Le temps était passé, et Damoiselle Aelys avait grandi. Beaucoup grandi. La jeune enfant, mignonne dans son enfance, était devenue un brin de fille agréable à regarder, bien que la supporter quotidiennement tenait de l'héroïsme. Elle avait gardé l'attitude de princesse fironkoise qu'elle avait depuis sa petite enfance. La plupart de ses actes étaient une réaction contradictoire aux ordres ou conseils prodigués par sa protectrice, la Mère Enya. Ainsi, la jeune fille passait pour un beau fruit, mais un beau fruit empoisonné. Et ce au regret d'Enya, qui avait élevé de nombreuses matriarches en puissance et avait compté faire d'Aelys son plus beau fruit. Sa filleule, si elle avait fait montre de moins d'irrespect pour les matriarches et de plus d'intérêt pour les études de la Grammaire et de la Théologie aurait été une mère parfaite. Elle était dotée d'un dynamisme que même l'enfantement n'aurait pu entamer et d'une beauté époustouflante. De plus, cette blonde et svelte jeune fille, le sourire complice et le regard railleur, fille de Salamandre, n'avait jamais nié son ambition, bien qu'elle ne sût jamais vraiment comment elle voulait l'assouvir.
Mais comment s'approcher du pouvoir si l'on ne cesse de critiquer l'ordre établi que représentaient prêtresses, courtisanes et matriarches ?
Cette exclusion (de nombreuses soeurs avaient été élevées matriarches ou prêtresses) avait d'abord peiné Aelys. Un peu. Cependant, elle comprit vite que que l'enfantement et la direction des affaires ne l'intéressaient en aucune façon.
La Rheanie se caractérisait par sa relative jeunesse et également par les circonstances dans lesquelles est né cette contrée, qui tire son nom de la capitale, Rhean. Cette dernière a été créée par une poignée d'exilés kandrasiens ayant fui les massacres empersois perpétrés en Kandrasie après la bataille d'Heffdim.
Dirigée par des femmes, les matriarches, cette cité porte encore en elle les conséquences du grand massacre. Ici, aucun homme n'est autorisé à tenir une haute charge, tant on n'a peur que le mâle recommence à rêver de guerre et de sang. Les matriarches et grandes prêtresses ont ainsi verrouillé le pouvoir et comptent bien continuer en n'offrant une éducation lettrée digne de ce nom qu'à certaines jeunes filles, filleules de matriarche ou disciples de prêtresses, désignées pour devenir des courtisanes à la cour rheanienne et, là bas, pour intriguer afin d'être élevée, pour la gloire de sa protectrice. Ainsi les hommes, illettrés, n'ont d'autres choxi de laisser la loi aux femmes.

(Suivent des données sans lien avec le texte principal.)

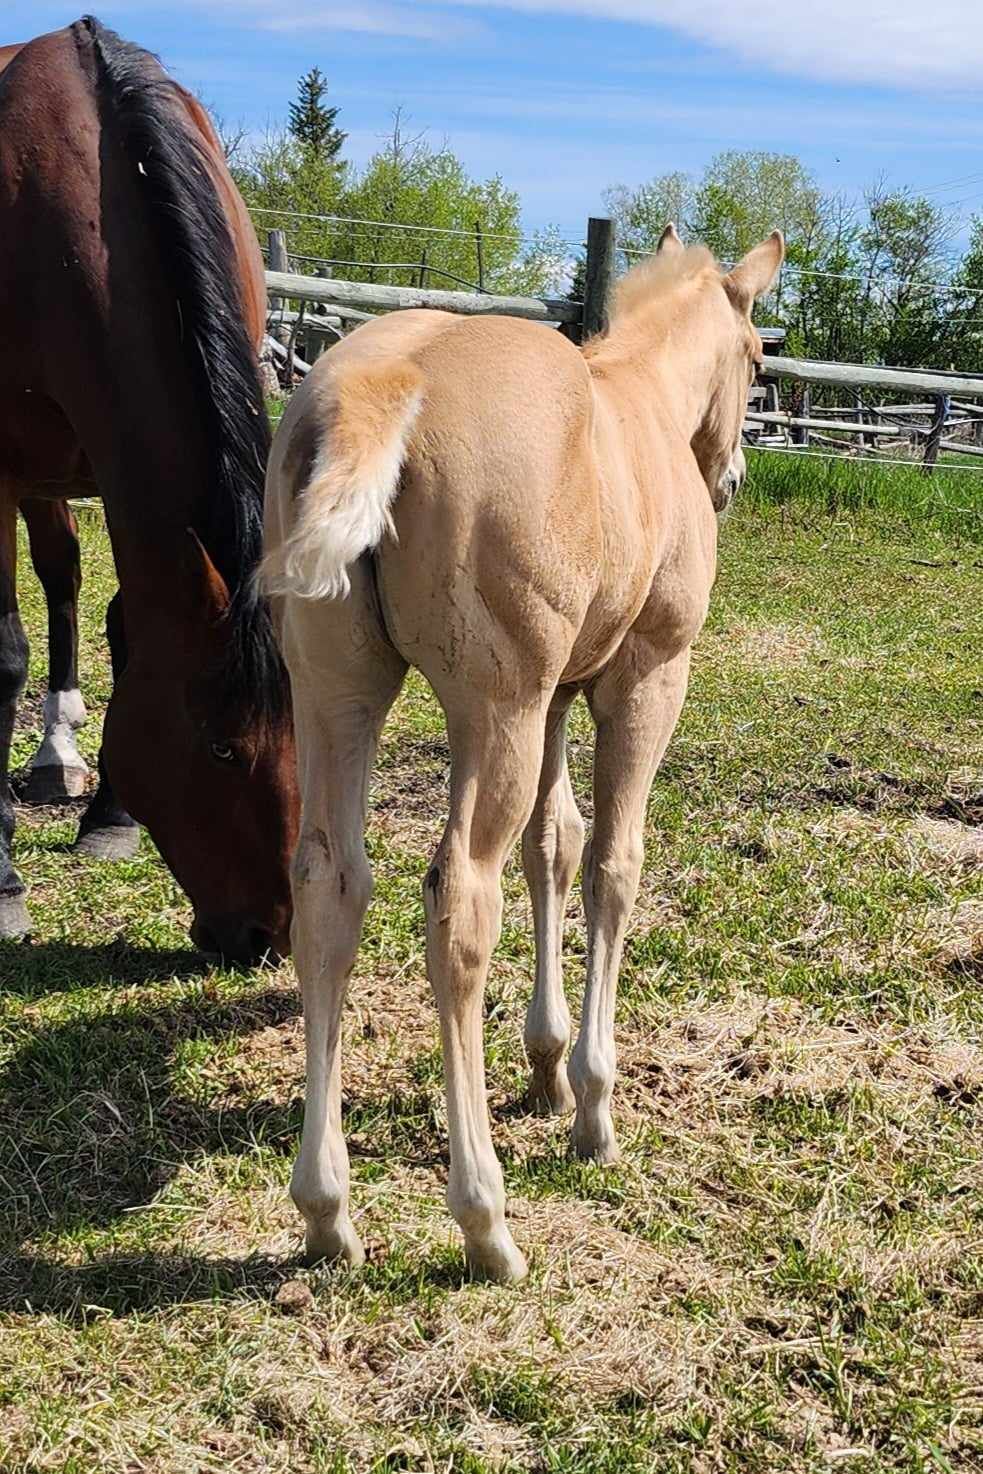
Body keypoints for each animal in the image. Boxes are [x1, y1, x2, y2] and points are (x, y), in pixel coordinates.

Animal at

Cependant, un autre fait marquant la Rheanie, c'est la peur qu'inspire la guerre à ces derniers, et notamment à l'élite matriarcale. Craignant que la race de Ris ne disparaisse à jamais de la terre, cette dernière s'est fixé comme principale préoccupation la croissance et l'éducation des nouvelles générations, et a ainsi laissé le soin de la défense de ses terres à quelques compagnies de mercenaires fironkois qui, bien que richement payées, n'omettent pas d'oser quelques rapines sur la population, sûrs qu'ils sont de la lâcheté des matriarches.
Cet état de fait faisait enrager une partie de la nouvelle garde matriarcale qui, moins timorrée que les anciennes, réclamaient que l'on chasse ces barbares. Mais pour les remplacer par quoi ? Des hommes de Rheanie ? C'était leur offrir la possibilité de renverser Rhean et instaurer un royaume de mâles. D'autres mercenaires ? Bonnet blanc et blanc bonnet. Non, la cour était bloquée, et l'on continuait à engraisser les compagnies fironkoises, bien que de timides milices d'hommes (souvent des serviteurs de grandes dames) ne tentaient de se tailler leur place.